Il teatrino della politica e la commedia di Ruffini
L’espressione “teatrino della politica” descrive con efficacia le recenti vicende di Enrico Maria Ruffini. L’ex Direttore dell’Agenzia delle Entrate, infatti, è protagonista di una commedia politica di cui si conoscono già trama, copione e ruoli. Soltanto il finale è ancora incerto. Ragion per cui il nostro è attualmente impegnato in un tour nazionale di presentazione del suo testo “Uguali per Costituzione” che, in realtà, è di presentazione della propria candidatura al mitologico ruolo di federatore del centro sinistra. L’ultima (rap)presentazione è andata in scena sabato a Cagliari.
In quest’opera, dicevamo, le parti sono già state assegnate. Vi è il protagonista dal nome cardinalizio, affidabile clericale con lo sguardo rivolto a sinistra, come emblematicamente testimoniato da barbetta e occhiali da pidiessino cogitabondo. Vi sono poi i comprimari e co-protagonisti che cambiano a seconda del luogo della rappresentazione. A Cagliari vi erano il Sindaco di Cagliari, cuore rosso e una spiccata propensione al compromesso cattocomunista da anni 70; Mauro Usai, piddino di scuola Oppi che piddino non era ma era iglesiente come Usai; lo scrittore Flavio Soriga, immancabile officiante dell’establishment progressista isolano. Con loro, un imponente numero di comparse dem, cattolici, cattodem, aclisti, comunisti, esponenti di sinistra e di centro.
Anche la trama, che riprende il canovaccio elaborato da Prodi e Parisi nel ’96, è nota. La sopravvivenza della Repubblica è gravemente minacciata dalle destre fascio-sataniche. Le “forze sane” del Paese (leggasi gruppi di interesse legati al centrosinistra) decidono allora di unirsi a difesa della democrazia. Affinché ciò riesca è necessario identificare una figura in grado di federare sotto un unico simbolo tutto ciò che dall’estrema sinistra all’estremo centro abbia in odio gli orridi barbari. Tale figura risponde al nome di Federatore.

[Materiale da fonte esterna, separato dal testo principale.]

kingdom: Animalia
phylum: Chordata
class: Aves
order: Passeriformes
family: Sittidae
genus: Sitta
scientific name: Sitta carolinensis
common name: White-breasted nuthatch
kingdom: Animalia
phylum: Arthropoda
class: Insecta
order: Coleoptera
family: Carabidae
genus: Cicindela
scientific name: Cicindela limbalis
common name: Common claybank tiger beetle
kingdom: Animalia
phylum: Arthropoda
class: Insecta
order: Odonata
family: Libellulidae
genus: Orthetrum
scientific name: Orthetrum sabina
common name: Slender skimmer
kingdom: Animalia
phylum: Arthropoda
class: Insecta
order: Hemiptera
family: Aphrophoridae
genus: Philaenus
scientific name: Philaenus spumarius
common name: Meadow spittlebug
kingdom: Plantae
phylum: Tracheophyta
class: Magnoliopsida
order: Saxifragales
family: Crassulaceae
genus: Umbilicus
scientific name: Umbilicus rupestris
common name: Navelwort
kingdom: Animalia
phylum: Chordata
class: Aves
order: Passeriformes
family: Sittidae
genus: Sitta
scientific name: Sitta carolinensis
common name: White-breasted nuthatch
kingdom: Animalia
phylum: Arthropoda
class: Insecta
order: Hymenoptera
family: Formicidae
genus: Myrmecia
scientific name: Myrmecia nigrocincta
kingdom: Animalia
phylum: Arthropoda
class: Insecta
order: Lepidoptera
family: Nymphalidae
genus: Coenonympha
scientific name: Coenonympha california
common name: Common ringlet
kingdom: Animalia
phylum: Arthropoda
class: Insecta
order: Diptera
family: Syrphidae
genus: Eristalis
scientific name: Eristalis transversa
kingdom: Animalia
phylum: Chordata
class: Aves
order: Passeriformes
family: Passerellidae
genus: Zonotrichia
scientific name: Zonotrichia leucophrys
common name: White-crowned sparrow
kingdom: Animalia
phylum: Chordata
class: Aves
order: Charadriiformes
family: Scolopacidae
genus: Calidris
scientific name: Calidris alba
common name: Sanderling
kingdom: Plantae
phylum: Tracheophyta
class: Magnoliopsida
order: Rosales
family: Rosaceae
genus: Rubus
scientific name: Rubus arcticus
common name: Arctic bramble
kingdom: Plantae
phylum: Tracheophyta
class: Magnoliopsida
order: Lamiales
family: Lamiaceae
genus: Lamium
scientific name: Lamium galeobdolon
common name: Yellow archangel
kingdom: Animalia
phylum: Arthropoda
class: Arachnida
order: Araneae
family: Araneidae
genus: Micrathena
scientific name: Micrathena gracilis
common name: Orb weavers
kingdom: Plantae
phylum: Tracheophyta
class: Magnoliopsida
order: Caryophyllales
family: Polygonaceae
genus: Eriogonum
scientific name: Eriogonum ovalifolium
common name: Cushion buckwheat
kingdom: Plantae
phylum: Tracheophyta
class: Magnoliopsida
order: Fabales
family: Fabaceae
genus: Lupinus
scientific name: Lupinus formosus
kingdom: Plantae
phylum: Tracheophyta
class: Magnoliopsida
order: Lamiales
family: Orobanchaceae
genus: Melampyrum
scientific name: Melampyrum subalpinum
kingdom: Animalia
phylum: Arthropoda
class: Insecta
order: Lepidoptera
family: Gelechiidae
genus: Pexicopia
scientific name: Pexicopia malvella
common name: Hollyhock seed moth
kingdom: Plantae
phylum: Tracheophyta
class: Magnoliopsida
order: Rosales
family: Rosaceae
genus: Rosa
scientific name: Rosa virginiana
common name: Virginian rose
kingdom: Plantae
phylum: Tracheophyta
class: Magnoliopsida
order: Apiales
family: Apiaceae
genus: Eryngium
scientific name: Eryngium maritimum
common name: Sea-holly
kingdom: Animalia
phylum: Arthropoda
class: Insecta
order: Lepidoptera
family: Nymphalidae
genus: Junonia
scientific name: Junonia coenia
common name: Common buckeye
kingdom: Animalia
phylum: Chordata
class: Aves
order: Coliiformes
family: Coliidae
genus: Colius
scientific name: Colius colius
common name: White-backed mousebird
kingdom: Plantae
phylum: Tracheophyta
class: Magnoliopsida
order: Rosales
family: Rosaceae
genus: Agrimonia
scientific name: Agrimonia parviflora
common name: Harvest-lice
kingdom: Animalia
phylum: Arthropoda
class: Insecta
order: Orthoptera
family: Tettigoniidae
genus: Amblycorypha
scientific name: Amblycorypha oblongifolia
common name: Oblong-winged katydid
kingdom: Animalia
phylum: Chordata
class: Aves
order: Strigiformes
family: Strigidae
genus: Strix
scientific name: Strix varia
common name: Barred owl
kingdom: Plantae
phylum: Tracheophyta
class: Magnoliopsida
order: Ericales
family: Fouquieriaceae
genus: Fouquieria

Una volta individuato, inizia un articolato rituale. Il prescelto, di solito un boiardo democristiano, dichiarerà solennemente di non essere interessato alla leadership e di volere unicamente offrire il proprio umile contributo di semplice cittadino. Affermerà, inoltre, l’importanza di “ripartire dai valori”, ribadirà che “Il programma viene prima della scelta del leader”, ricorderà che “la lezione di Aldo Moro è più attuale che mai”.
A ciò, faranno da immancabile controcanto paginate di editoriali messianici su Corsera, Stampa e Repubblica, lettere aperte di liceali angosciati per il futuro dell’Italia, appelli di intellettuali e personaggi dello spettacolo; tutti insieme come una sola voce, imploreranno il non ancora proclamato Federatore di sacrificarsi per il bene della Nazione. A costui, infine, non resterà che accettare “a malincuore” l’alto compito “indegnamente” affidatogli. La democrazia, così, sarà salva e tutti vivranno felici e democraticamente contenti.
Al momento, della commedia di Ruffini manca ancora il terzo atto, il più importante. Ci pare, tuttavia, che i suoi sceneggiatori stiano ignorando l’elemento determinante in politica come nell’arte teatrale: il consenso del pubblico. Per meglio dire, il reale desiderio degli elettori, in primis quelli di sinistra, di assistere a una simile rappresentazione. Si vedrà.